City of Burnaby staff will get 40 per cent off their monthly transit passes beginning next year.

Council unanimously voted to increase the amount the city subsidizes employees' transit passes late last month.

It's part of a program intended to encourage city employees to use public transit and reduce vehicle emissions.

Staff recommended the subsidy be increased from 25 to 40 per cent for monthly passes, after CUPE 23 requested an increase to the program, according to a staff report.

The report notes the city has paid between $23,876 and $13,812 per year on the subsidies since 2018.

There was a "substantial decrease" in 2020 to the amount paid (about 40 per cent) due to the COVID-19 pandemic.

The number of city employees who participate in the program has dropped 27 per cent from 2019, from 136 employees in 2019 (five per cent of eligible city staff at the time) to 99 employees in 2022 (now three per cent of eligible city staff).

The report said increasing the incentive to 40 per cent is intended to increase ridership.

The city has $38,000 budgeted annually for the employee transit incentive program, which the report says will cover the increase to the subsidy.

The City of New Westminster has the highest employee transit subsidy at 50 per cent, with staffing levels around 1,230, according to a city document.

Burnaby's new subsidy at 40 per cent is the next highest, with staffing levels around 4,264, then Surrey with a 30 per cent subsidy with a staff of around 5,000. Vancouver's transit subsidy is 20 per cent, with staffing levels around 8,000.

Some municipalities, including Coquitlam, Port Coquitlam, Port Moody and Richmond, have no transit subsidy for employees.

Burnaby's new subsidy will take effect Jan. 1, 2024.

Coun. Alison Gu asked at the meeting about supporting a "U-pass-like" program for municipalities TransLink operates in.
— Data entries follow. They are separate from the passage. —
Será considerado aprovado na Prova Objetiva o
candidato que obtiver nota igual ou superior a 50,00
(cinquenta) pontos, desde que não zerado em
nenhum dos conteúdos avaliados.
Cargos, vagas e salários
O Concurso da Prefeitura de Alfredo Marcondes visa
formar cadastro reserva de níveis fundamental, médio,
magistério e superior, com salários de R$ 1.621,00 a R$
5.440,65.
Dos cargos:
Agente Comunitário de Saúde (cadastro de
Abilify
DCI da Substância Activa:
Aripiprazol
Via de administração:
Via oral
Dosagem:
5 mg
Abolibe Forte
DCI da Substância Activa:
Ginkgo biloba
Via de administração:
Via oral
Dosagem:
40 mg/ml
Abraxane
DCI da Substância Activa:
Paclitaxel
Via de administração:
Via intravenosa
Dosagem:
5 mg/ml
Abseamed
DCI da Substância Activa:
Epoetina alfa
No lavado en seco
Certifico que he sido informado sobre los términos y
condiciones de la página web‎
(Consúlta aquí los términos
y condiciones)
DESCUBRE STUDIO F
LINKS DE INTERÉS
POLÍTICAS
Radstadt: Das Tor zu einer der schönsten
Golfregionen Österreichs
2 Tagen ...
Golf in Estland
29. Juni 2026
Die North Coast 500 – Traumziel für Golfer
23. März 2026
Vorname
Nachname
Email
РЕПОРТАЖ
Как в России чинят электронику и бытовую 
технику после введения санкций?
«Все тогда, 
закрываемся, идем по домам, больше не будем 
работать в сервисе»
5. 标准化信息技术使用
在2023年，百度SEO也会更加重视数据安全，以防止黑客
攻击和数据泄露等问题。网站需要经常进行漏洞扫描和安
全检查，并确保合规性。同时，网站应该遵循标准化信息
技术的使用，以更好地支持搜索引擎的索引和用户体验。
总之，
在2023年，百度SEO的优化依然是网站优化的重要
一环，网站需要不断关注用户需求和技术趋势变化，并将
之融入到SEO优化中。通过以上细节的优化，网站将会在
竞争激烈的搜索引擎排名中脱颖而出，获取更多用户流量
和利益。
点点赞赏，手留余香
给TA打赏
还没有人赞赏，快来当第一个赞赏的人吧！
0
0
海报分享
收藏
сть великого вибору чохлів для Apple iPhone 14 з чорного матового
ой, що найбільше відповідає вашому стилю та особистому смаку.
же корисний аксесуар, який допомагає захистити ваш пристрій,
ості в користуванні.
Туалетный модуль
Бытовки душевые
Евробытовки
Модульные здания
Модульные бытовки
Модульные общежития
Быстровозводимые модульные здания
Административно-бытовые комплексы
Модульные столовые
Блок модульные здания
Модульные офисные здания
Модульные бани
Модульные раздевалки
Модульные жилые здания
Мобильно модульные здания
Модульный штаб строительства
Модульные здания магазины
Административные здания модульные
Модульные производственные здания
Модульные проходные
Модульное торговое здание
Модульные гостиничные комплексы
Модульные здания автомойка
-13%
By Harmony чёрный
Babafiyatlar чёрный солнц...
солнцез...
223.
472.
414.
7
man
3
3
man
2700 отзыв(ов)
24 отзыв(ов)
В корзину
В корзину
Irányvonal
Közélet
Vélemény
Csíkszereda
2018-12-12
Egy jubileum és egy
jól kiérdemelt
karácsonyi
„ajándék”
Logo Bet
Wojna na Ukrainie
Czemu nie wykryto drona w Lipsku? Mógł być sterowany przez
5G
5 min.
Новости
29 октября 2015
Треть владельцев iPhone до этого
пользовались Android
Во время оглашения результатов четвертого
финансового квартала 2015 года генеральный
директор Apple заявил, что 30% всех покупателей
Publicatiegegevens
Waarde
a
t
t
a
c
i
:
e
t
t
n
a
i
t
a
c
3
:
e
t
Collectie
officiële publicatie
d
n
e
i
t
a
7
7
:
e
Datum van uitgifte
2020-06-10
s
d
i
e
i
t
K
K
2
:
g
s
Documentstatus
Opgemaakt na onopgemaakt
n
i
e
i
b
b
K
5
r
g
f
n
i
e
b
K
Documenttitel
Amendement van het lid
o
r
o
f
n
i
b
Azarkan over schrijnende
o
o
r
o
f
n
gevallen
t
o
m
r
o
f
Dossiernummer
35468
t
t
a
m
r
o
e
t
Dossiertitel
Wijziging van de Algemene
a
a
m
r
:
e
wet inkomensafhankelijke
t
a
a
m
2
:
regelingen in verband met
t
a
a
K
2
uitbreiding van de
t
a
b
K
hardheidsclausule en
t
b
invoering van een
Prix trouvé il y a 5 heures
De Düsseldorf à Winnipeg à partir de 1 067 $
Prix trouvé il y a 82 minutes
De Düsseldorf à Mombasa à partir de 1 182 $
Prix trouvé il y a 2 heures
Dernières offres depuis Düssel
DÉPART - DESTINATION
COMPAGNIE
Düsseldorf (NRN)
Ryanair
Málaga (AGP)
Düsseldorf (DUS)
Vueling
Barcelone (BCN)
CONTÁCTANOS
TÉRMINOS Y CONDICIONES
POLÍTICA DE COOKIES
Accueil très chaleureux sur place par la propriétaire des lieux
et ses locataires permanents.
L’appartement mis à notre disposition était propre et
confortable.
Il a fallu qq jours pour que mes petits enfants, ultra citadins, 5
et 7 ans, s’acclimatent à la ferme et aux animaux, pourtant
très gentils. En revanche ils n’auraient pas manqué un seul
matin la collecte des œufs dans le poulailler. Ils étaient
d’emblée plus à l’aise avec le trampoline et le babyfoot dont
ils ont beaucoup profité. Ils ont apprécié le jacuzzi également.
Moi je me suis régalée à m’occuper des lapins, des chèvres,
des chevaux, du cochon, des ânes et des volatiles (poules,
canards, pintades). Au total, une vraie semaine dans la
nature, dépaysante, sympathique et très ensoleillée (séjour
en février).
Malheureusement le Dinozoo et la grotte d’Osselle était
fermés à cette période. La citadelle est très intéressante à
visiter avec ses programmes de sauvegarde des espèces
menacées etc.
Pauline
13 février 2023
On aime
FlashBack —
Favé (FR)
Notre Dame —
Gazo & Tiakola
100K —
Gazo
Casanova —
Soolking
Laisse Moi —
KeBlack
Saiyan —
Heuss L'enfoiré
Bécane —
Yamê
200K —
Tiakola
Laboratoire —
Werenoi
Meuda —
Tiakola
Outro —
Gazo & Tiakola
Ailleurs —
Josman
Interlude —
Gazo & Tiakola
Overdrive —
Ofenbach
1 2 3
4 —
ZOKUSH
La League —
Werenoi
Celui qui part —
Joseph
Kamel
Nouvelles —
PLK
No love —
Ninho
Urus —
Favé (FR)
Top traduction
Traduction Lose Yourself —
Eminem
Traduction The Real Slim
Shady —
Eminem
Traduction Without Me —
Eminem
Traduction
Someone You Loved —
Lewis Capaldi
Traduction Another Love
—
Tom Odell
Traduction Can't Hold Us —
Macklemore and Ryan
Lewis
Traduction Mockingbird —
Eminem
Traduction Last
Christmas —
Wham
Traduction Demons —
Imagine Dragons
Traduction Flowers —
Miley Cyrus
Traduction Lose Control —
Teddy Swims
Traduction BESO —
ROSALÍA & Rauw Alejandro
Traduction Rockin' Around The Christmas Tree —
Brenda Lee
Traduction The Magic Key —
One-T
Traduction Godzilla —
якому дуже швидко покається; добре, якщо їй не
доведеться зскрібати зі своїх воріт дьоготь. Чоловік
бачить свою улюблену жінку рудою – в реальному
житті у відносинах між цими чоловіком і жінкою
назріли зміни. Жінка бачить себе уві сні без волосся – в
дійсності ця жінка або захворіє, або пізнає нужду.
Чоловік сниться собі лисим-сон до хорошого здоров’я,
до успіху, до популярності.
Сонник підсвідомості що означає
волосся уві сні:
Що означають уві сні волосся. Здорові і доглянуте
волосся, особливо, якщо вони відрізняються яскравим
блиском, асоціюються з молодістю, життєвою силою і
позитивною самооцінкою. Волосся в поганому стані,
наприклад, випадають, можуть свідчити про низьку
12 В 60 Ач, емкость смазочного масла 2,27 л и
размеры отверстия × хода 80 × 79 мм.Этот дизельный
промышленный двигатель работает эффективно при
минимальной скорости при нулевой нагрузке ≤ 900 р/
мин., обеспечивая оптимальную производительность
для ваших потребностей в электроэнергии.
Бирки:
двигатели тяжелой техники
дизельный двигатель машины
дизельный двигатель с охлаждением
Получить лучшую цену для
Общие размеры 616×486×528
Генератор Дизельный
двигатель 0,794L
She said it could be possible for TransLink to support a similar incentive program throughout the region in bulk numbers and "more substantially" support people using public transit.

Mayor Mike Hurley, also the vice-chair of the TransLink Mayor's Council, said the topic is discussed at TransLink.

"It's worthwhile pursuing," Hurley said.

City staff will discuss the matter with TransLink.